# Red Neuronal con GRU

In [1]:
from pathlib import Path
import numpy as np
import pandas as pd
from sklearn.model_selection import train_test_split, KFold
from sklearn.compose import ColumnTransformer
from sklearn.pipeline import Pipeline
from sklearn.metrics import f1_score 
from sklearn.feature_extraction.text import TfidfVectorizer
from scipy.sparse import hstack
from vaderSentiment.vaderSentiment import SentimentIntensityAnalyzer

import json

DATA_DIR = Path('../data/nlp-getting-started')
TRAIN_PATH = DATA_DIR / 'train.csv'
TEST_PATH = DATA_DIR / 'test.csv'
LOCATION_TO_COUNTRY_PATH = Path('../data/location_to_country.json')
RANDOM_SEED = 27

train_df = pd.read_csv(TRAIN_PATH)
test_df = pd.read_csv(TEST_PATH)

with open(LOCATION_TO_COUNTRY_PATH, 'r', encoding='utf-8') as f:
    location_to_country = json.load(f)

# Categóricas: 'country',  'keyword'. Después las voy a mean encodear.
train_df['country'] = train_df['location'].map(location_to_country).fillna('unknown')
test_df['country'] = test_df['location'].map(location_to_country).fillna('unknown')

train_df['keyword'] = train_df['keyword'].fillna('missing')
test_df['keyword'] = test_df['keyword'].fillna('missing')


categorical_features = ['country', 'keyword']

# Numéricas: 'text_length', 'num_hashtags', 'num_mentions', 'num_uppercase_per_word', 'sentiment_score', 'has_url'

# one hot encoding de 'has_url' a mano
train_df['has_url'] = train_df['text'].fillna('').str.contains(r'http[s]?://', regex=True).astype(int)
test_df['has_url'] = test_df['text'].fillna('').str.contains(r'http[s]?://', regex=True).astype(int)

train_df['text_length'] = train_df['text'].fillna('').str.len()
test_df['text_length'] = test_df['text'].fillna('').str.len()

train_df['num_hashtags'] = train_df['text'].str.count('#')
train_df['num_mentions'] = train_df['text'].str.count('@')

test_df['num_hashtags'] = test_df['text'].str.count('#')

**Registros en bruto**
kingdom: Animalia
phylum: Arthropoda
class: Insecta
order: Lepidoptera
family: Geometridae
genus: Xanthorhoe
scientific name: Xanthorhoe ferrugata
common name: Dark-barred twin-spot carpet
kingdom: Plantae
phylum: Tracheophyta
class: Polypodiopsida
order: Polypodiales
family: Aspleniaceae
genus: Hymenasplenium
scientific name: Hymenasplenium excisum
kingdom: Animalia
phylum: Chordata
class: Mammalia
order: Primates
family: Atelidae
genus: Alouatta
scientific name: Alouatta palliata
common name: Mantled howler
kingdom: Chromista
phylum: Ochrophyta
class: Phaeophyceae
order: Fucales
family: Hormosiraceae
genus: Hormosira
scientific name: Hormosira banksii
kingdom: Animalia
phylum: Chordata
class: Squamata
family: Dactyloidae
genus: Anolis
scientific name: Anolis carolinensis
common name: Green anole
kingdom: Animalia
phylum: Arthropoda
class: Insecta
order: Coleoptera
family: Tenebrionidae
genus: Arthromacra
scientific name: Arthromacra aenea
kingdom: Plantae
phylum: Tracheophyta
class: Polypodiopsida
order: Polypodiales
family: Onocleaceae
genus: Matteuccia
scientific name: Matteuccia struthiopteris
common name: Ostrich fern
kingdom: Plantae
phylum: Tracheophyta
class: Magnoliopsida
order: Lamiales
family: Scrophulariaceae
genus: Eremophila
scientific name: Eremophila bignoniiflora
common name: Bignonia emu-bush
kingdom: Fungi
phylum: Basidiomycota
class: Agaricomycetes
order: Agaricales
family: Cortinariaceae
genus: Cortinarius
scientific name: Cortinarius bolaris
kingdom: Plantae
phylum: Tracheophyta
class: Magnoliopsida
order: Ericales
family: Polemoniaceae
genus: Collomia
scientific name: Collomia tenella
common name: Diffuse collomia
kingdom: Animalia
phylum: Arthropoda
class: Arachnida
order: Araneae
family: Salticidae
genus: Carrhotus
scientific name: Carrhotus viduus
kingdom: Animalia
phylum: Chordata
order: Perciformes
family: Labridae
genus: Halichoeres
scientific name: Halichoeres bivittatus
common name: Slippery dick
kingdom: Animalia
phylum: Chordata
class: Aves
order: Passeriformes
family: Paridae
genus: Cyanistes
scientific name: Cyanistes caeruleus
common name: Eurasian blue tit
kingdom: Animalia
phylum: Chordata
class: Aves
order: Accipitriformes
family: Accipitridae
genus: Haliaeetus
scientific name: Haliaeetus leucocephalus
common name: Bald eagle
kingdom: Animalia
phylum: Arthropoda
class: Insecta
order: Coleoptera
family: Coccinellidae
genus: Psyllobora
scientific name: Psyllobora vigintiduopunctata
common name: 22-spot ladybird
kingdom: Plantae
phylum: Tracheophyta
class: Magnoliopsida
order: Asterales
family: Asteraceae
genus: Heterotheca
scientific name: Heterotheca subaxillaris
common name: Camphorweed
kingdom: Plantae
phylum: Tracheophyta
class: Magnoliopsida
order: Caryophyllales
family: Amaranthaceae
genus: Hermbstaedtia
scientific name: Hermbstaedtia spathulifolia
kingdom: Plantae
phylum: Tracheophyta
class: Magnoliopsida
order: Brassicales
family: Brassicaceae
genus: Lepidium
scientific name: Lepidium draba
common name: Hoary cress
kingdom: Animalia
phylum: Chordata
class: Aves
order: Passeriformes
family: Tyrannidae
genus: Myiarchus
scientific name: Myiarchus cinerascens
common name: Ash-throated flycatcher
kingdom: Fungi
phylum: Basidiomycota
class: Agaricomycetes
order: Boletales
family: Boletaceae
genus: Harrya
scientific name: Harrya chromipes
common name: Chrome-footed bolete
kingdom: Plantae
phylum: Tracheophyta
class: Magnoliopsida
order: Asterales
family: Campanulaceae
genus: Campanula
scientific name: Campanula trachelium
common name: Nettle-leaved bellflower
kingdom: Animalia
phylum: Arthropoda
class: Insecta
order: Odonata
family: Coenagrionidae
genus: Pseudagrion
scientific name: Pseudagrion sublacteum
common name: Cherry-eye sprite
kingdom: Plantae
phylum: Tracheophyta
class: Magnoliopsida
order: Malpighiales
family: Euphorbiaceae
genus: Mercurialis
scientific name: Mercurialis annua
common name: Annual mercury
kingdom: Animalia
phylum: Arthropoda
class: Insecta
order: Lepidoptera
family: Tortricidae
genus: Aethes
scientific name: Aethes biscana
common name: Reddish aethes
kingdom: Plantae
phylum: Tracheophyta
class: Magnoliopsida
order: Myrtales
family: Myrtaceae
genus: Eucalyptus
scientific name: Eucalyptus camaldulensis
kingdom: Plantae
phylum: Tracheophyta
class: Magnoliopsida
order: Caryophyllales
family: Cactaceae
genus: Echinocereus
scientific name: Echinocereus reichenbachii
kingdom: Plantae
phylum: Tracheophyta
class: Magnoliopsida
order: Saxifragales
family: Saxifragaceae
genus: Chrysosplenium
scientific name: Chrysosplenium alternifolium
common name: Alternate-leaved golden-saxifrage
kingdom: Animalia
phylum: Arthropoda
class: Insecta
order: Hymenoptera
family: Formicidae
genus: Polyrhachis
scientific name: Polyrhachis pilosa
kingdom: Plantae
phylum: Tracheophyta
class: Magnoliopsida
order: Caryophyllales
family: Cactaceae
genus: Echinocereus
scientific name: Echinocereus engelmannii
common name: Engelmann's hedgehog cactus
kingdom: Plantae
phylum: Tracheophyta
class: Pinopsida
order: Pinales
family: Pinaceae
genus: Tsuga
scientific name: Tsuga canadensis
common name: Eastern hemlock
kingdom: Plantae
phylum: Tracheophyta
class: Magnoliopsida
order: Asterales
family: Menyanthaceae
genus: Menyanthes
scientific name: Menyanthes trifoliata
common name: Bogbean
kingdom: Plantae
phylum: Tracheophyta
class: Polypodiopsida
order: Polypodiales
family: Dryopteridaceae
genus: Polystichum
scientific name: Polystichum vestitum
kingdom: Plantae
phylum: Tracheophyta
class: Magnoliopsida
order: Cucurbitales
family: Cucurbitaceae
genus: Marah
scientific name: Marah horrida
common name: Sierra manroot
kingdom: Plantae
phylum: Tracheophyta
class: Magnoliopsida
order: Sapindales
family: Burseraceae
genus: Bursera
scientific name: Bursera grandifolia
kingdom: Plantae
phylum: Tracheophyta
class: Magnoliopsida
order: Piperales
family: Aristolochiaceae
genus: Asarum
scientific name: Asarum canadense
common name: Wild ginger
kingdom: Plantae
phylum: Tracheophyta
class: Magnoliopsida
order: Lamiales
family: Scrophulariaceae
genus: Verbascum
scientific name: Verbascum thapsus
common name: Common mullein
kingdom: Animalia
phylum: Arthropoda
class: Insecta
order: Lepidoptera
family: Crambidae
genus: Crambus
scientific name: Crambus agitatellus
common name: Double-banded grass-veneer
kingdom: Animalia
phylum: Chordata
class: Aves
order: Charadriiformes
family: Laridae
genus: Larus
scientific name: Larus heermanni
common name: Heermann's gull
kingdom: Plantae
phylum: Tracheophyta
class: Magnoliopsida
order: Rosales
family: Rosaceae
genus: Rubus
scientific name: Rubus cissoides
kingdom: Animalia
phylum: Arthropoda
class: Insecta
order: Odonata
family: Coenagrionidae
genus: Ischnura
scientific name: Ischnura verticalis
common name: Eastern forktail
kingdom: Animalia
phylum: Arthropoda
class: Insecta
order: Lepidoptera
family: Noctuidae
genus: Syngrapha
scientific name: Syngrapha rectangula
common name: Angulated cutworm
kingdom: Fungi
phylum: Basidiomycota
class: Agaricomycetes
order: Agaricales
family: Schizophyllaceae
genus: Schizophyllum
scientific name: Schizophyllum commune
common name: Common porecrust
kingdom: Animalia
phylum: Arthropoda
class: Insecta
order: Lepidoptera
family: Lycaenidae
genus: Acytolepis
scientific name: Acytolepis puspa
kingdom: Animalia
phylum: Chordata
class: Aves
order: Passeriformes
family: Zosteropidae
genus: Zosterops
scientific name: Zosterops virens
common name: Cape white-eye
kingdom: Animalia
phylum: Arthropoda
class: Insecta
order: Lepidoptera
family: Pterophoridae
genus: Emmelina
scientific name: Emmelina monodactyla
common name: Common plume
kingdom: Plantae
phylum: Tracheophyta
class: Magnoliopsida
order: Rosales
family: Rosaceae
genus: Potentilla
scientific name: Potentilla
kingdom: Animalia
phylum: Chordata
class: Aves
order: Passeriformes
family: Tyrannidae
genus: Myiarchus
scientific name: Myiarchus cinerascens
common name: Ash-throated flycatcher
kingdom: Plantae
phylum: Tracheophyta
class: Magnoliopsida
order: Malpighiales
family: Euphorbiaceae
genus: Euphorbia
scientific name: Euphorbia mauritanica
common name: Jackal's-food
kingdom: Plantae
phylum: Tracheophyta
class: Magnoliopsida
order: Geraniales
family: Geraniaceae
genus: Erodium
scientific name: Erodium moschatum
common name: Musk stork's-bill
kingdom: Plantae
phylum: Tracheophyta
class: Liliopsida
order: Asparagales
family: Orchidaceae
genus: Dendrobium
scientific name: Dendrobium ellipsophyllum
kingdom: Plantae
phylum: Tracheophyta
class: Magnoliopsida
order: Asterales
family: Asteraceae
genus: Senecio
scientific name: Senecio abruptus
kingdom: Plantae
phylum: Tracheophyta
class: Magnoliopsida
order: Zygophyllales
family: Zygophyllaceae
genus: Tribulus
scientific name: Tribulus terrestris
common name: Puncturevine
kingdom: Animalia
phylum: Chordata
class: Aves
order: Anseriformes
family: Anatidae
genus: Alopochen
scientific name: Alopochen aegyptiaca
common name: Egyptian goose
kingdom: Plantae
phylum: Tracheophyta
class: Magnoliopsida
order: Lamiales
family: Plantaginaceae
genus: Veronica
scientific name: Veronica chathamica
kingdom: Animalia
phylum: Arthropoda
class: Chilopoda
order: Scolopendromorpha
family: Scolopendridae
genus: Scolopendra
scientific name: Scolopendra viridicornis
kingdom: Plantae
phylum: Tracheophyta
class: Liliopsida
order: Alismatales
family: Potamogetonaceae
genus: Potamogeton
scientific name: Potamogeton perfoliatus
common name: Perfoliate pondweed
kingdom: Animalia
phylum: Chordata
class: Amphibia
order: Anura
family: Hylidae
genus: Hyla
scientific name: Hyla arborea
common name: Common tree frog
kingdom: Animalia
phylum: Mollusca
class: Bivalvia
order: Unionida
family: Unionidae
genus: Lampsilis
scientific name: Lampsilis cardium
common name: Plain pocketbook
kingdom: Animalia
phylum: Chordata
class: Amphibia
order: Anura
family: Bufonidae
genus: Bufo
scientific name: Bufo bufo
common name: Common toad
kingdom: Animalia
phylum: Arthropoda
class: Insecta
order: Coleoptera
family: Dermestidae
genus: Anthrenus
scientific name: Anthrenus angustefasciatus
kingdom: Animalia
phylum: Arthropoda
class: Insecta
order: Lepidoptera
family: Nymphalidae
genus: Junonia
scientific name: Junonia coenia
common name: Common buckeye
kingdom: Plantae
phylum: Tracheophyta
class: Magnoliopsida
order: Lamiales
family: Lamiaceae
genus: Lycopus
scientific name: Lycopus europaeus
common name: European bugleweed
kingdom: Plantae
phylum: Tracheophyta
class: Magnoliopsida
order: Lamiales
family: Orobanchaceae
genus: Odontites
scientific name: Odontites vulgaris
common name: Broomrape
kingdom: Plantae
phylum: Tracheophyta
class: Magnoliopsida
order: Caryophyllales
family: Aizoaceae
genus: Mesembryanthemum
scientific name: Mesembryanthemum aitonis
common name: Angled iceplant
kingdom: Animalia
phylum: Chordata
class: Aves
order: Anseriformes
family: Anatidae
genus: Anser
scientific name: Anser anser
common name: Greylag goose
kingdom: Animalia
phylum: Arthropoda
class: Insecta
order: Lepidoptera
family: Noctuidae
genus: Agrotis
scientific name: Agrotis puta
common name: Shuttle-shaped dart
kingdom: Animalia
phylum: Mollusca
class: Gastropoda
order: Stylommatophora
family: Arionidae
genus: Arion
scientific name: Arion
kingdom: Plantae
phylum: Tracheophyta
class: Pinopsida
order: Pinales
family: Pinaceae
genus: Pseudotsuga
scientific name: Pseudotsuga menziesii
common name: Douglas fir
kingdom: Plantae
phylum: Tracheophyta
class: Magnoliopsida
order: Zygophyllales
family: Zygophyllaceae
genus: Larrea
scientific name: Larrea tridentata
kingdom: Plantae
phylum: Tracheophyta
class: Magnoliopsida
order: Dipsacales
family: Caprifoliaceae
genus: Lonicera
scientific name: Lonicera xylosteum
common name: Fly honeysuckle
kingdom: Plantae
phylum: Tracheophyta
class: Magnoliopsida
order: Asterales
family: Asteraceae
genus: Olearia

**Tarea**
Continúa, por favor, el código de la red neuronal con GRU a partir de su última instrucción.

**Respuesta escrita**
test_df['num_mentions'] = test_df['text'].str.count('@')

def uppercase_per_word(text):
    text = str(text)

    # Palabras que tengan al menos una letra alfabética
    words = [w for w in text.split() if any(ch.isalpha() for ch in w)]
    if not words:
        return 0.0

    # Solo letras alfabéticas, para evitar que cuenten símbolos raros
    uppercase_letters = sum(ch.isupper() for ch in text if ch.isalpha())
    return uppercase_letters / len(words)


train_df['num_uppercase_per_word'] = train_df['text'].apply(uppercase_per_word)
test_df['num_uppercase_per_word']  = test_df['text'].apply(uppercase_per_word)

analyzer = SentimentIntensityAnalyzer()

def get_sentiment(text):
    if pd.isna(text) or text.strip() == '':
        return 0.5
    compound = analyzer.polarity_scores(text)['compound']
    return (compound + 1) / 2

train_df['sentiment_score'] = train_df['text'].apply(get_sentiment)
test_df['sentiment_score'] = test_df['text'].apply(get_sentiment)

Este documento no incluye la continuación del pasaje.